Mestre Ninil,
Este
ano finalmente, caminhei pelas ruas da sua Cristina, as imagens dos seus livros
funcionaram como um mapa, para os olhos que conduziram meus pés.
Não
sei porquê, mas algumas das mulheres retratadas em seu último livro me
trouxeram algo kafkiano, elas pareciam esperar algo ou alguém, coisa ou gente
que não virá.
A
fotografia da sua mãe em duas das quatro capas dos seus trabalhos... Sinto a
sua mão se erguer e perseguir o corpo físico dela, sem conseguir tocá-la, ou de
repente, como se aquela estrada registrada se chamasse silêncio, você na outra
mão, de passagem, fitando-a por um daqueles instantes que usurpam a duração do
tempo, segue observando-a pelas costas, ela ao contrário da narrativa bíblica e
mostrando-se mais forte que Orfeu, mantém o olhar sempre para frente.
Mariza
aspira de olhos fechados o cheiro da flor, os cabelos brancos mostram que leva
tempo para conseguir bons resultados no árduo exercício da delicadeza,
Vicentina não fica para trás, ela demonstra a sutileza necessária para acolher
uma flor entre os dedos sem despedaçá-la.
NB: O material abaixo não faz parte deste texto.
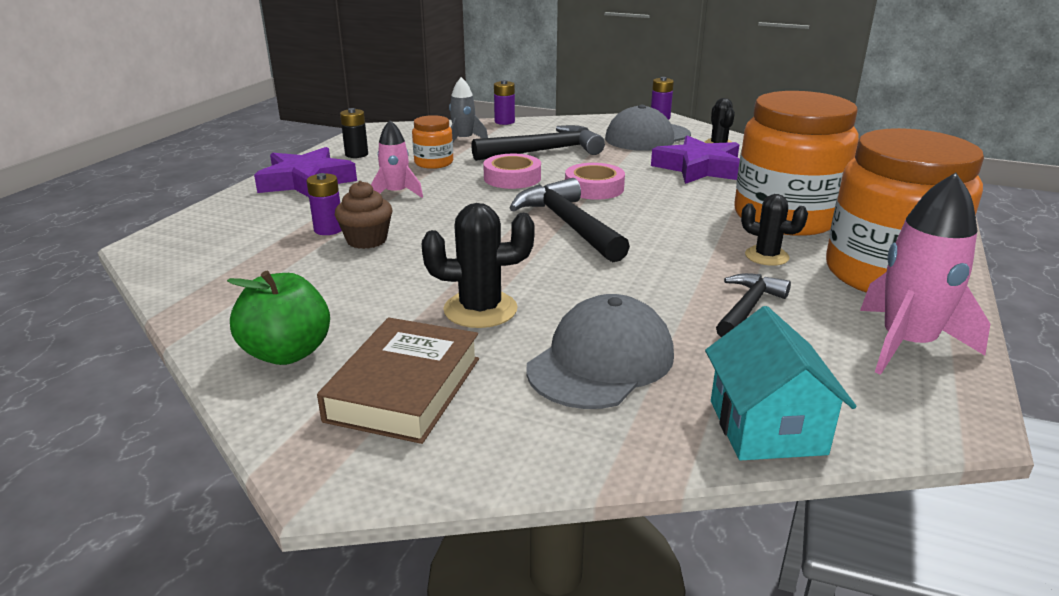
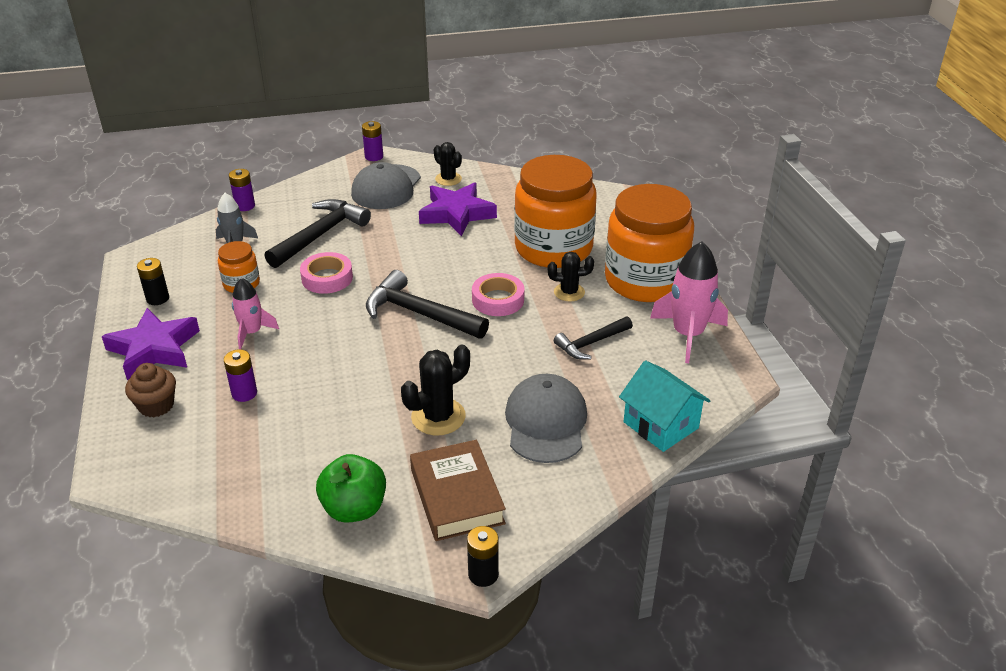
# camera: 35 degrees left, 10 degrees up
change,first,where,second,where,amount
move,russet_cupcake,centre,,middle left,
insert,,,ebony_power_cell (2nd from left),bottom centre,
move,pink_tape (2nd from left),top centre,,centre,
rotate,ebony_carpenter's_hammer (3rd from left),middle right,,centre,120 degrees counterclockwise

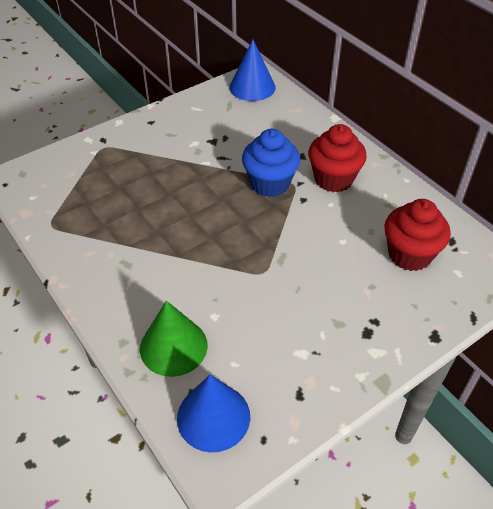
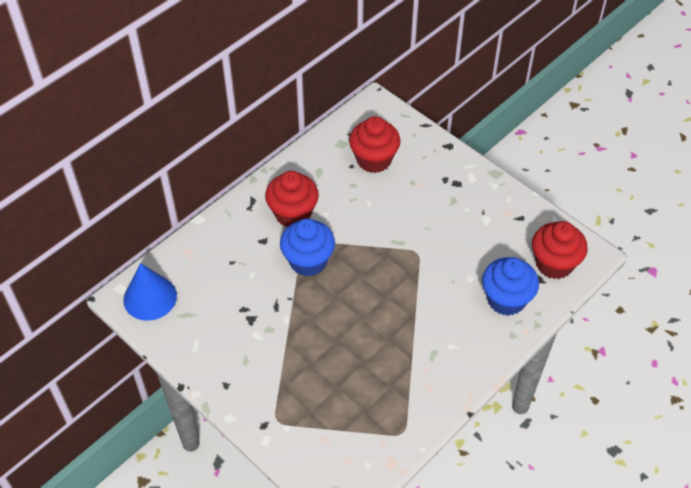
# camera: 100 degrees left, 5 degrees up
change,first,where,second,where,amount
replace,leaf-green_cone_shape,centre,cobalt_cupcake (2nd from left),middle right,
replace,cobalt_cone_shape (1st from left),bottom centre,red_cupcake (3rd from left),middle right,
Como isso é possível?
São
Paulo é terra estranha, arrogante e hostil, imagina encontrar tempo para tocar
flauta para um cão, que ouve atento com olhar compenetrado? As águas estão
poluídas, cheiram mal, não há maestros que possam reger os rios tristes daqui,
neles não há música, só um silêncio sem transcendência.
Dizem
que o cinema de Win Wanders e o de Bergman possui forte conexão com a terra
natal deles penso que a sua fotografia possui semelhante ligação, o seu
fotografar transcende em Cristina.
Alquimia
a maneira como numa conversa você consegue sem pedantismo, tornar a sua
erudição possível de compreender, algo que não está estático numa bibliografia,
mas sim, que cabe na vida cotidiana, elevando o pensar do interlocutor,
suscitando dúvidas que logo viram interesse.
Tenho
orgulho de fotografar com uma câmera que foi sua, a fotografia tem me possibilitado
entrar em contato, sabe? Não sei se um dia serei um fotógrafo, mas saiba que
suas pesquisas acadêmicas tem em mim um porto no real, afinal, você reeducou
meu olhar com sua obra.
Um dia desses, estava fotografando na escola,
dois alunos daqueles apimentados, pediram para ver a câmera, eu falei um pouco
sobre o funcionamento do aparelho, logo, um deles fez um retrato bem bonito do
colega, no outro dia conversaram comigo sobre um trabalho de Artes, criando um
conceito para um ensaio sobre o futebol na escola, bobagem minha, mais sei que
vai gostar de saber disso.
De
alguma forma, tudo isso tem raízes em ti.
Meu
mais sincero afeto, obrigado por tudo!
Ninil Gonçalves é fotógrafo, poeta, Mestre e Doutorando em Educação, autor dos livros Absorções (poemas), Cristina nos olhos, Cristinidades e Cristinas, Terezas, Marias, Anas.. (fotografia).